Nach französischem Recht bedeutet eine vorläufige Anklage, dass die Behörden Grund zur Annahme haben, dass eine Straftat begangen worden ist. Diese Regelung soll ihnen mehr Zeit für die Ermittlungen einräumen.

Strauss-Kahns Anwälte teilten mit, dieser habe alle Vorwürfe "mit größter Entschiedenheit" zurückgewiesen. Er habe nichts von Prostituierten gewusst. Laut Staatsanwaltschaft wurde Strauss-Kahn gegen Kaution auf freien Fuß gesetzt, aber unter Polizeiaufsicht gestellt.

Strauss-Kahn sollte eigentlich am 28. März vor die Untersuchungsrichter geladen werden. Es wurde erwartet, dass bei diesem Termin dann ein förmliches Ermittlungsverfahren gegen ihn eröffnet wird, das in eine Anklage münden könnte. Es gab zunächst keine Begründung, weshalb die Befragung vorgezogen wurde. Der einstige Chef des IWF hatte sich Ende Februar wegen der Callgirl-Affäre bereits zwei Tage lang in Polizeigewahrsam befunden.
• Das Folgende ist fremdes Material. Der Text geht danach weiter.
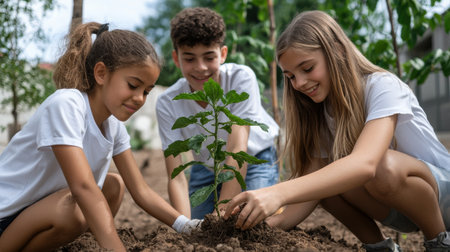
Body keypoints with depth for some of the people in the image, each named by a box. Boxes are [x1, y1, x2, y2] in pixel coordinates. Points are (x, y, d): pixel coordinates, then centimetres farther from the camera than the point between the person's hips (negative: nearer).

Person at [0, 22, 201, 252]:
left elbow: (141, 191, 1)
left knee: (114, 185, 9)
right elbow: (83, 186, -35)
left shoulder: (113, 123, 1)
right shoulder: (65, 105, -25)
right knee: (70, 209, -32)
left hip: (42, 209, 9)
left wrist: (186, 226, -13)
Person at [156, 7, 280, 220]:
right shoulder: (167, 104, -24)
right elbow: (176, 177, -26)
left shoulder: (241, 78, -30)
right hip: (207, 168, 2)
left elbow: (237, 150, -36)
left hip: (254, 160, -2)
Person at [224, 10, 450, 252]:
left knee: (385, 166, -35)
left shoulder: (383, 87, -22)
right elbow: (312, 185, -12)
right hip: (397, 210, 5)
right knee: (323, 175, -19)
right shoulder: (319, 113, -2)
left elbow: (365, 163, -41)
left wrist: (279, 192, -53)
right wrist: (276, 221, -33)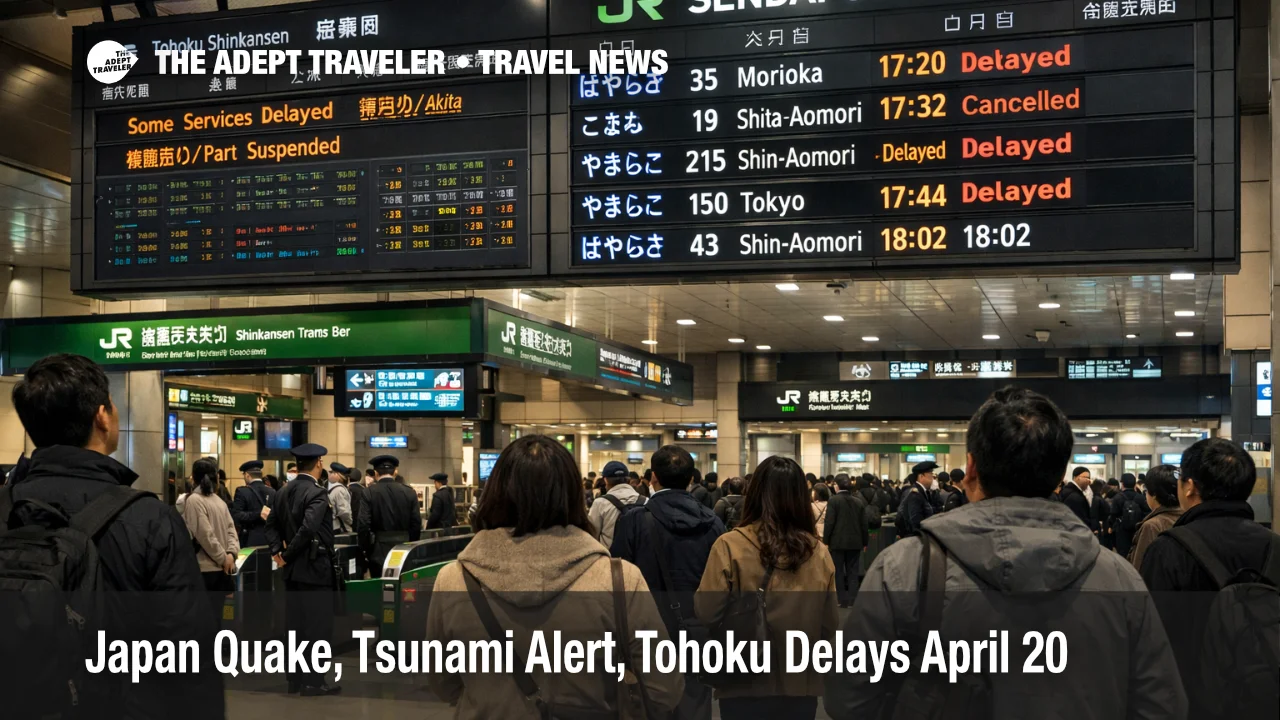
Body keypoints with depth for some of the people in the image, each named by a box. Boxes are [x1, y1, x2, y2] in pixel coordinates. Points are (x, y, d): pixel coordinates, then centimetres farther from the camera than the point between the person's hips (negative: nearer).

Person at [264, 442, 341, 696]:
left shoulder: (284, 492, 7)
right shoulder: (317, 494, -18)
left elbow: (272, 524, 13)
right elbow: (308, 529, -28)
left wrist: (277, 550, 4)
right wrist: (287, 555, -17)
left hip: (292, 570, 8)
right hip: (315, 568, -8)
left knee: (294, 624, 13)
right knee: (317, 626, -1)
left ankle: (294, 677, 20)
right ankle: (313, 680, 2)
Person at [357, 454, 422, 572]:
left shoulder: (369, 492, -7)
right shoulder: (409, 492, 0)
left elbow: (363, 524, -10)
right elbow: (416, 524, 1)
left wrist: (366, 548, 2)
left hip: (379, 552, -2)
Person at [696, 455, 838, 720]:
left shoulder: (730, 546, -16)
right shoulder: (819, 553, -5)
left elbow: (706, 613, -15)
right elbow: (829, 626, 2)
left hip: (746, 688, -3)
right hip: (801, 687, 3)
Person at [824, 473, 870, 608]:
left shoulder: (834, 500, -11)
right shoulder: (859, 501, 2)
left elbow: (829, 522, -13)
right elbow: (864, 524, 5)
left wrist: (826, 540, -6)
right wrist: (865, 541, 13)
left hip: (838, 541, -3)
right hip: (855, 541, 4)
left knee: (838, 571, 6)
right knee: (853, 571, 9)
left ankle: (842, 600, 7)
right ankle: (852, 599, 6)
Strauss-Kahn hatte an einer Reihe von Sexpartys in Luxushotels in Paris und in den USA teilgenommen. Für die Prostituierten sollen Unternehmer bezahlt haben. Unklar ist, ob Strauss-Kahn wusste, dass es sich bei den zu den Partys eingeladenen Frauen um Prostituierte handelte. Er bestreitet dies. Außerdem versuchen die Ermittler herauszufinden, ob der frühere IWF-Chef sich über die Herkunft des Geldes im Klaren war, mit dem die Partys bezahlt wurden.

Auf Beteiligung an Zuhälterei stehen in Frankreich bis zu 20 Jahre Haft, für Beihilfe zur Veruntreuung von Firmengeldern drohen bis zu fünf Jahre Gefängnis. An den Sexpartys hatte auch die Nummer zwei der Polizei für Nordfrankreich, Jean-Christophe Lagarde, teilgenommen.

Im Vorjahr hatte Strauss-Kahn nach Vergewaltigungsvorwürfen eines New Yorker Zimmermädchens nicht nur den IWF-Chefposten, sondern auch seine Hoffnungen auf die Präsidentschaftskandidatur der französischen Sozialisten aufgegeben. Die US-Justiz stellte das strafrechtliche Verfahren zwar wegen Zweifeln an der Glaubwürdigkeit der Frau ein, eine zivilrechtliche Klage ist aber noch anhängig. Eine erste Anhörung findet am Mittwoch vor einem Gericht in New Yorker statt. Dabei muss Richter Douglas McKeon über einen Antrag von Strauss-Kahns Anwälten befinden, das Verfahren einzustellen.